By Land and By Sea
Even if it is 40 degrees in Chicago in April, sometimes a boy’s gotta’ fish.
Last week was Passover, so we took a little time off work, hosted a few guests. Something of a family reunion. Although not everyone could make it, attendance was good.
We’re at Lincoln Park, here, FD’s showing the giraffes our kite. They were impressed.
Once or twice, if you’re a regular reader, you’ve found me depressed after a holiday break like this. The kids come, they go, they take my grandchildren with them. They threaten to leave one or two behind, but the little people somehow find their way to their car seats at the end of the holiday. Although I miss them already, it’s okay. It always was.
We played a lot of games, some indoors. This year’s indoor Bozo’s Grand Prize Game was even more of a hit than last year. I didn’t tell the kids that Bozo the Clown has passed on to that big circus in the sky.
There’s this idea that children really prefer a good cardboard box to the toy inside, and it has been shown, without a doubt, to be statistically significant. After they all left I spent a bit of time smashing boxes for recycling, and throwing things away. I spent about eight hours getting my house together, and will need another couple of weeks to find things, return them to their proper owners. (Empath Daught, if you’re reading this, I found some make-up with the chometz (rhymes with dumb-its, means not for Passover use), and someone’s sleeveless tee-shirt is still hanging in the bathroom upstairs.)

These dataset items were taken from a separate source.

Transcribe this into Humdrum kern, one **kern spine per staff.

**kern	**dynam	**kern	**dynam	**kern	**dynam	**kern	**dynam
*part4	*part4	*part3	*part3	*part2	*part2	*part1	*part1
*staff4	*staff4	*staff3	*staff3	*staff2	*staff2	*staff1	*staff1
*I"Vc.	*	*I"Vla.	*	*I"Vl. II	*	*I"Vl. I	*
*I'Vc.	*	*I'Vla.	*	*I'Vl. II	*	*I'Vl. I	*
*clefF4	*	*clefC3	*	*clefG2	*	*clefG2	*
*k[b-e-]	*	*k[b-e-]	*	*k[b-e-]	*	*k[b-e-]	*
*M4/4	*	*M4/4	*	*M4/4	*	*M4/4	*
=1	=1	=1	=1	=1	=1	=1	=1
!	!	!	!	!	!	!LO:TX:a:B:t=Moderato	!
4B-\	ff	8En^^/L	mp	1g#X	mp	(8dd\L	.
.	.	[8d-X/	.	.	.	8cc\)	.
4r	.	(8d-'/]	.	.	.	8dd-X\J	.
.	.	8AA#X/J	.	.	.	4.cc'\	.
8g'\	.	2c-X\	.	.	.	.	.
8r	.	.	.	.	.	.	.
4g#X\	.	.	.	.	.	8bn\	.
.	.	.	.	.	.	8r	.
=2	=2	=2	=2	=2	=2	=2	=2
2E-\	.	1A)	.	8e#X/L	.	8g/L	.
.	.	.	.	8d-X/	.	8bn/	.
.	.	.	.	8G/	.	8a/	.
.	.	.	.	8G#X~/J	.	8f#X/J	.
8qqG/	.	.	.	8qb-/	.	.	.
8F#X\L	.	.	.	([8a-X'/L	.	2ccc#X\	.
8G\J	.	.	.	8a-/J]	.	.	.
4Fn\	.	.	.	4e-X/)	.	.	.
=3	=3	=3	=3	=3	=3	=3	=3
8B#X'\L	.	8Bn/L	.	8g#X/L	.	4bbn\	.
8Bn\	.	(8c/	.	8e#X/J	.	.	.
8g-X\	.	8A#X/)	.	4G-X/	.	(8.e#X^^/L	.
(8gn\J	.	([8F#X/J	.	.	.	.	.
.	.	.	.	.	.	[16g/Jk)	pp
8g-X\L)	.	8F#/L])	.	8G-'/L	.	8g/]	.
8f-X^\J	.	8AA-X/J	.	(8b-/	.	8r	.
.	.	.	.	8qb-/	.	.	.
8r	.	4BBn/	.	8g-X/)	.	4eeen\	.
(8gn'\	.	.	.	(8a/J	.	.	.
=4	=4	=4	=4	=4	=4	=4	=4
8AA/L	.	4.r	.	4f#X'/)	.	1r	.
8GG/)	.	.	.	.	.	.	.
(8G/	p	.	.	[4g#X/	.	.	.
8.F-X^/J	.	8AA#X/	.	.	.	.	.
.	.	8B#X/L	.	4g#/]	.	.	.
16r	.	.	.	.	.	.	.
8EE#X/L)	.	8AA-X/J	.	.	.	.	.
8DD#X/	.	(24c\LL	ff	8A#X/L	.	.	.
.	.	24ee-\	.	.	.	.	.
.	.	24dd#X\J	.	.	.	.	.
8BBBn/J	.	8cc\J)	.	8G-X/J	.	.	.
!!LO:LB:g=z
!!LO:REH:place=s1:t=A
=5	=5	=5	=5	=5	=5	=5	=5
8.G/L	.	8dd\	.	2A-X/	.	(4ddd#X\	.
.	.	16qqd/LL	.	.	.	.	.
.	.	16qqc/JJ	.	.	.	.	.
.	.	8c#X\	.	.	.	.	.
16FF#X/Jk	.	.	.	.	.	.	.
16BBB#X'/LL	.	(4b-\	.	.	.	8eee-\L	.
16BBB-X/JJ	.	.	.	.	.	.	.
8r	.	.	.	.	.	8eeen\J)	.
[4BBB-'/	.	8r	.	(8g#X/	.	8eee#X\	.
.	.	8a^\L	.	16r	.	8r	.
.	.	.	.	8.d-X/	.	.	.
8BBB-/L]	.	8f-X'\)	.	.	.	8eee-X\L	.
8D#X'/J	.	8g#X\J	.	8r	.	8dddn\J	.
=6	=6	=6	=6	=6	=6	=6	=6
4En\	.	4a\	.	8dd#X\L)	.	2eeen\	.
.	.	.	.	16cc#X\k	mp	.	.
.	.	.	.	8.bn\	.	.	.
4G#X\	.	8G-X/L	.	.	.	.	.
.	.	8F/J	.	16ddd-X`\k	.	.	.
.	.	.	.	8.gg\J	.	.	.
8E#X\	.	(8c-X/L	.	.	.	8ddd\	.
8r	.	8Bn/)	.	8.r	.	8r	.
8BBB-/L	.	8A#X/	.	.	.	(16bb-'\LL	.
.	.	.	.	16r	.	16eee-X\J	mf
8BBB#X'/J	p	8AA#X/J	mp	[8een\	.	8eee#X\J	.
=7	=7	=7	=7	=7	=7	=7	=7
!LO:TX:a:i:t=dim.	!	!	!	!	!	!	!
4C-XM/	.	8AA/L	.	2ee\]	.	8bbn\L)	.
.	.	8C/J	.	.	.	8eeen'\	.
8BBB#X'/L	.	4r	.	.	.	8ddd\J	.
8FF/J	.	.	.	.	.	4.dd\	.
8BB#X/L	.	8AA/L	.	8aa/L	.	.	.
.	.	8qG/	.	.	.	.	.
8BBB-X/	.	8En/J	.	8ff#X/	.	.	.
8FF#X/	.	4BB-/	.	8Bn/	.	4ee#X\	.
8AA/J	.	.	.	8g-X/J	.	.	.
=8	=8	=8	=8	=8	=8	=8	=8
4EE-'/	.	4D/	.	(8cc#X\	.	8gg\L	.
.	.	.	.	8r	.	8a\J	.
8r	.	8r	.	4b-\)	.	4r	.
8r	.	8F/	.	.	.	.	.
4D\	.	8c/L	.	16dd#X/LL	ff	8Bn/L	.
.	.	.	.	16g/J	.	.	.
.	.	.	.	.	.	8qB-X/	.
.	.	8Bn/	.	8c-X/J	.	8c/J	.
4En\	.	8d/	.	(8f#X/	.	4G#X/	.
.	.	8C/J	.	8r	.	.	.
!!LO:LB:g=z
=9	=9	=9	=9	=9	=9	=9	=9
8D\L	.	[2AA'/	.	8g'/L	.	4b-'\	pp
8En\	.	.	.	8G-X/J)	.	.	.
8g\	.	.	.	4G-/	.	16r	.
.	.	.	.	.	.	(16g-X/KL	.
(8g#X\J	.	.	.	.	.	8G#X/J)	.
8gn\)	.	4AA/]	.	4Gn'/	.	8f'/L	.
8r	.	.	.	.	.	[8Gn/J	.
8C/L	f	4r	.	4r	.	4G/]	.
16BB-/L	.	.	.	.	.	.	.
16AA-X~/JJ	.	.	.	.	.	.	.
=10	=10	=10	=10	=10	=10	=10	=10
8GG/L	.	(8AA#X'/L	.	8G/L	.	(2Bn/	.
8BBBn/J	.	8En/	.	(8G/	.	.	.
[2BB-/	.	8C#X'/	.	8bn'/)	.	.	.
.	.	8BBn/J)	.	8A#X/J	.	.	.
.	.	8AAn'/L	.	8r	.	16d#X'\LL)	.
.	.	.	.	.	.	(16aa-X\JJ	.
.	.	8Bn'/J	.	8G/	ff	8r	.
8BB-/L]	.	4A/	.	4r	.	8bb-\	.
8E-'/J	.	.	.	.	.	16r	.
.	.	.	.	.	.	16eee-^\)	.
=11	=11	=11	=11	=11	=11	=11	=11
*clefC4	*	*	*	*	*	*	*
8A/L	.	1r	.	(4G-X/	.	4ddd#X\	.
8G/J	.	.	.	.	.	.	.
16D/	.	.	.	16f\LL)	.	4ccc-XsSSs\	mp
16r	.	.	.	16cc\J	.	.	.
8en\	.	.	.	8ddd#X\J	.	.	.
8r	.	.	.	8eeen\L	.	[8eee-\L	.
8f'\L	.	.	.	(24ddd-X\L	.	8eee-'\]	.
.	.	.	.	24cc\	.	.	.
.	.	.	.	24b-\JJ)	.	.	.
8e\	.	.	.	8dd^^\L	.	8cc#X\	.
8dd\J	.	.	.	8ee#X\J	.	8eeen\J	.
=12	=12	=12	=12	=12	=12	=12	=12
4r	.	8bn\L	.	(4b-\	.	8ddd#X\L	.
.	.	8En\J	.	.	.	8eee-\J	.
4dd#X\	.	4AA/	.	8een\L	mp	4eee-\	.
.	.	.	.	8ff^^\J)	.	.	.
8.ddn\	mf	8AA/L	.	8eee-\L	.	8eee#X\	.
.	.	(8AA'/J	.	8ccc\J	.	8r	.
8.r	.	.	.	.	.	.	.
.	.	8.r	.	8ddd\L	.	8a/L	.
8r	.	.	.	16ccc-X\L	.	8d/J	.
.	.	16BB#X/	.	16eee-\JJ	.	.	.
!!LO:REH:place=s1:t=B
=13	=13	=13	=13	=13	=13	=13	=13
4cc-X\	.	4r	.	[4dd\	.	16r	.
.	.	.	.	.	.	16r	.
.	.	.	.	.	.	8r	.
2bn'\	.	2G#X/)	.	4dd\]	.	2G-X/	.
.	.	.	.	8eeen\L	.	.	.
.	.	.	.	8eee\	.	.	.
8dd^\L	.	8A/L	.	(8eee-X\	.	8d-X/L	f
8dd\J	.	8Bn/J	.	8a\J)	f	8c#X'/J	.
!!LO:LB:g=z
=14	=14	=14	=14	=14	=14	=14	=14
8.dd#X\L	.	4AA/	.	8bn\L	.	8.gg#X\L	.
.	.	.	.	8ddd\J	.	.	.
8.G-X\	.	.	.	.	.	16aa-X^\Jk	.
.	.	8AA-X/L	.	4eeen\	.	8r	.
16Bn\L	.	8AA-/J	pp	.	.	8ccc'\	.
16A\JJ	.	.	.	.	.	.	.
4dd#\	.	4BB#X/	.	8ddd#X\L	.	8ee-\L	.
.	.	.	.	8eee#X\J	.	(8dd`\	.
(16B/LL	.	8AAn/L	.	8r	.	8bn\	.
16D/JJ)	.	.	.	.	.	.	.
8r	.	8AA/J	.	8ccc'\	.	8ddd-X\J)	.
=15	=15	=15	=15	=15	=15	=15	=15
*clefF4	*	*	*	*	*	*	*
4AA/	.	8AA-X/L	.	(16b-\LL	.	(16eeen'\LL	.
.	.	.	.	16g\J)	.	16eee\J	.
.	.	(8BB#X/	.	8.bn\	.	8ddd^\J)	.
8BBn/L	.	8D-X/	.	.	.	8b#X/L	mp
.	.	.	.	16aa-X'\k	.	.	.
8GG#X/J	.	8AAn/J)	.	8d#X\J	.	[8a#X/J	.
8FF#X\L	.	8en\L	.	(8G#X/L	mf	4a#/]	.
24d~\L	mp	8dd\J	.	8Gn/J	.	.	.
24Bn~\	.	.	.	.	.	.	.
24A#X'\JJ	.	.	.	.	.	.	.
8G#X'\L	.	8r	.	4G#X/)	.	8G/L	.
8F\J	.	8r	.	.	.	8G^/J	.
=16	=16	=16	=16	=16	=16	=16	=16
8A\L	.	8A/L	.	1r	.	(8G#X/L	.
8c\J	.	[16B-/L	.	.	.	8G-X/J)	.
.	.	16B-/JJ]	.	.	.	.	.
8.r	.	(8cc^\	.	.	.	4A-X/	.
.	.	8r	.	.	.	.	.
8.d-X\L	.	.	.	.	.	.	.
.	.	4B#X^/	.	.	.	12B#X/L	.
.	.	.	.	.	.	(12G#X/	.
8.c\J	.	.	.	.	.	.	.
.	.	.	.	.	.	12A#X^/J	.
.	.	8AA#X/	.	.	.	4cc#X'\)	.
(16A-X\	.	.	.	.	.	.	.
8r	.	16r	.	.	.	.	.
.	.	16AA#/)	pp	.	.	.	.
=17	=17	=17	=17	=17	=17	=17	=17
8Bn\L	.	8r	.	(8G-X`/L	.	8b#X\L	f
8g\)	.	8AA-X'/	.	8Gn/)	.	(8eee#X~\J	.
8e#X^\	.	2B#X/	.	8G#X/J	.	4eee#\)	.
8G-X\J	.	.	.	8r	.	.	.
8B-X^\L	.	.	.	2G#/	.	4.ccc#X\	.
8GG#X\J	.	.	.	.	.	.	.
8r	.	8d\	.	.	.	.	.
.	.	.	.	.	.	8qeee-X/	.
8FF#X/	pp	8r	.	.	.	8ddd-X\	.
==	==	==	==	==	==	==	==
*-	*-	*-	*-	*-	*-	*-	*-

What else, what else. The best thing about a family reunion is that the generations divide. Sure, it’s great for the grandparents to bond with everyone, but leaving the younger people to talk until 3 a.m., just talk, catch up on their lives, and me and FD not hearing a word of it, is kind of wonderful, if you ask me.
This is the essence, really, of a family therapy, that siblings should have their own relationship with one another, not something based upon their relationship to their parents, although that’s obviously okay, too. The closeness is something to shoot for, and the way to shoot for it is to get the parents out of the room.
Same thing, really, with marriage. You have to get your parents out of that relationship, too, although it’s surely a good thing that they’re there, if they are there, when you need them. Nothing like having a parent around when you need one. Same, too, with kids. I called one of mine yesterday. Conversation went like this:
Uh, honey, are you around tomorrow at noon?
Son: I think so!
Great, the guy is coming to fix the dryer and I’m with patients until 1:00.
Son: No problem. Will there be food?
What else, what else.
You can establish a boundary around your practice, with enough practice. My practice is full and yet I was gone for 10 days and had maybe 2 phone calls while I was off, from new patients. I’m not sure how you do this, but it is worth working at. Using your team, using the patient’s resources, this is all in there somewhere, as is encouraging independence. I guess we should talk about it more sometime.
What else, what else. I read a good book by Colm Toibin, Brooklyn. It’s a post-war book about a nice kid from Ireland who comes to America, leaves her family behind knowing that at most she will see them once a year, traveling by boat. She’s here in America for a better life. It’s a wonderful novel, rich in character insight. The whole idea of separating from family for a whole year is mind-boggling, isn’t it? And yet people used to do it all the time, and many still do.
And I complain about a few months apart from mine.